Likewise, the Predators also had an opportunity in the summer of 2011 and early last season to get Ryan Suter signed to a long-term deal ahead of becoming a UFA. So why didn't they didn't do it then, if the management group was truly so committed not to losing any more key players over money?
As it turned out, it would have been more cost-efficient to extend Suter ahead of his All-Star season than to wait on him hitting the open market. Even if he had ultimately decided to stay put in July, the price the Preds paid would have been jacked up compared to getting it done earlier. Instead, the Predators gambled on Suter choosing to stay this July, and they lost that gamble.
Even before Suter left, the Predators further painted themselves into a corner by insisting they would match ANY offer sheet for Weber this summer. Unable to get a long-term deal done with the restricted free agent in the weeks that followed, they found themselves in an awful mess when Suter left and Weber decided to seek an offer sheet in greener pastures.
Meanwhile, a look at the Predators' upcoming roster decision reveals a huge budgetary mess looming if they do end up matching the Weber offer sheet. As of now, Nashville only has 18 contracted NHL-level players signed for 2012-13. Next summer, the Predators currently stand to have seven RFAs -- some of whom may be in line for significant raises -- and five UFAs.
The one player the Predators have tied a lot of money up in right now is Pekka Rinne. After being signed to an extension, he will be paid $49 million over the next seven years. Add a Weber offer sheet match and that's up to a $159 commitment to two players (with $129 million of it coming over the span of the next six seasons). So how exactly can management afford to put any talent around those two?
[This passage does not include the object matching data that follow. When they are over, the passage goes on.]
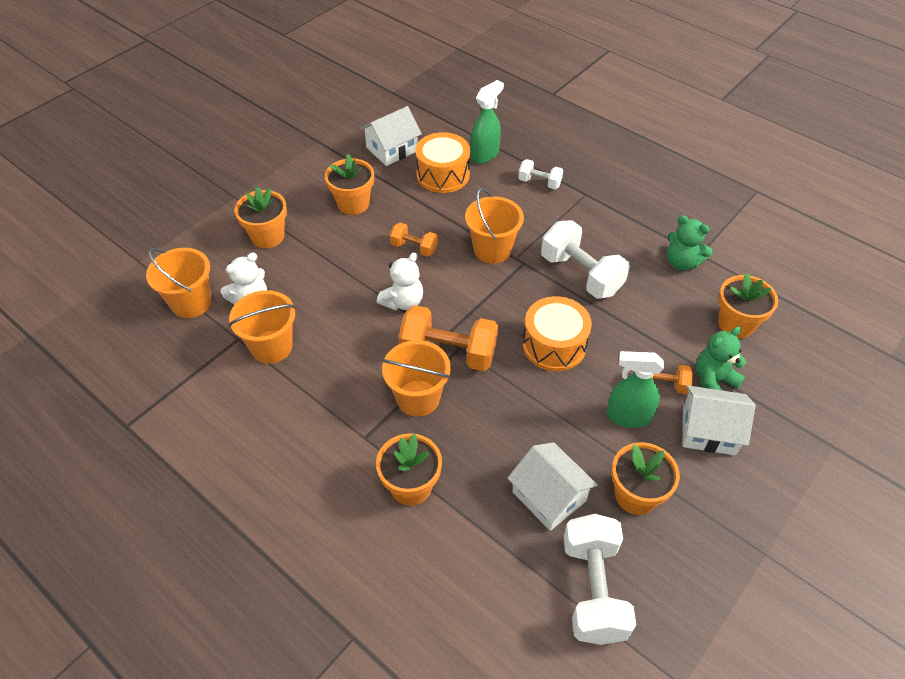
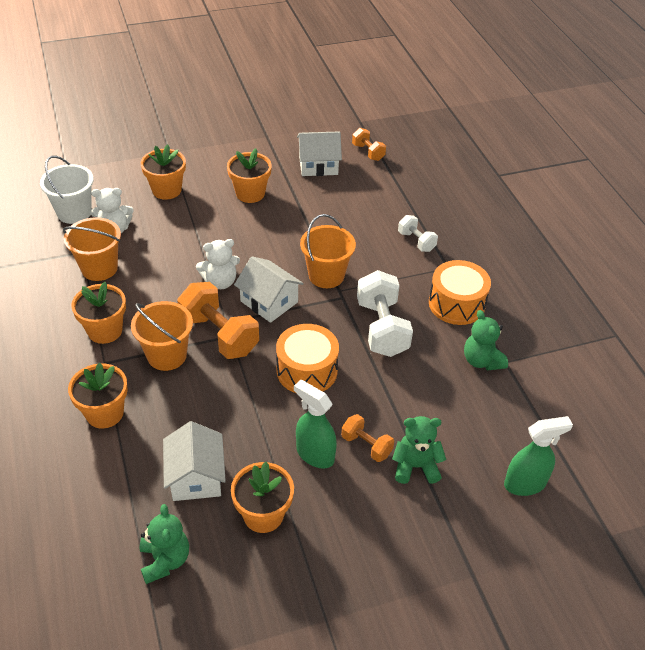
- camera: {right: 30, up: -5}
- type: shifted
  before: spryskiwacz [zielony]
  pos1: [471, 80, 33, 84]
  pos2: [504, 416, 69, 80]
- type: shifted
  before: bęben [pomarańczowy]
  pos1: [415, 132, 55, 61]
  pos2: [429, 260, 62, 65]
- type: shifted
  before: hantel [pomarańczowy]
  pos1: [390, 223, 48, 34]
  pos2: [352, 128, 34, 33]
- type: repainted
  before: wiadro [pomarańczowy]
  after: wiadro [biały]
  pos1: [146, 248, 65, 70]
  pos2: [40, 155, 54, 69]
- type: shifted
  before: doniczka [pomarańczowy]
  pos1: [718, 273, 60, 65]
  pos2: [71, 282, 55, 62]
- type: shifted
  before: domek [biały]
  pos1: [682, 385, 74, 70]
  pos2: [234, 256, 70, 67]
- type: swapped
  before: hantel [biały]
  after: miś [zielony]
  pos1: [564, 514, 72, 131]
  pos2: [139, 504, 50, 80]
More pointedly, where apart from making sure Rinne was signed long term has this ownership spending commitment and roster decision-making been so praiseworthy: Trading for and re-signing role players Paul Gaustad and Hal Gill but then losing Suter and seeing Weber sign an offer sheet elsewhere? Bringing back Alexander Radulov, soon regretting it and then seeing him bolt back to the KHL? Facing a situation where up to 12 players could be free agents next year?
Sorry, but I'm not too impressed with this recent body of work by the GM and the folks who sign the paychecks. To me, Nashville's long-term roster picture has the makings of a real mess, even with Weber on board. But that's not the Flyers' concern.
The Flyers' concern is getting Weber to Philly. So why not go ahead and make a reasonable trade package to maximize the chance that it happens?
Listen, the goal here shouldn't be to force the Predators to match the offer sheet simply to "prove a point" about how they are committed to competing with the big boys. The goal should be to strengthen the Flyers' hockey team with a Norris Trophy caliber defenseman and a group around Weber and Claude Giroux that has a substantial window of opportunity to win a Stanley Cup, whether immediately and/or in upcoming years.
Why risk a Nashville match -- whatever the financial arrangement on the other end to get to that point -- when there's a legitimate chance to make a deal both sides can justify? That arrangement would be one where Nashville would come away with decent immediate on-ice value and financial flexibility while Philly would come away with Weber and still have the cap space to plug a hole or two for next season.
I wouldn't exactly call it a win-win. It's more like a win (Philly) and cut-your-losses (Predators) scenario. But it was Nashville that left itself vulnerable here.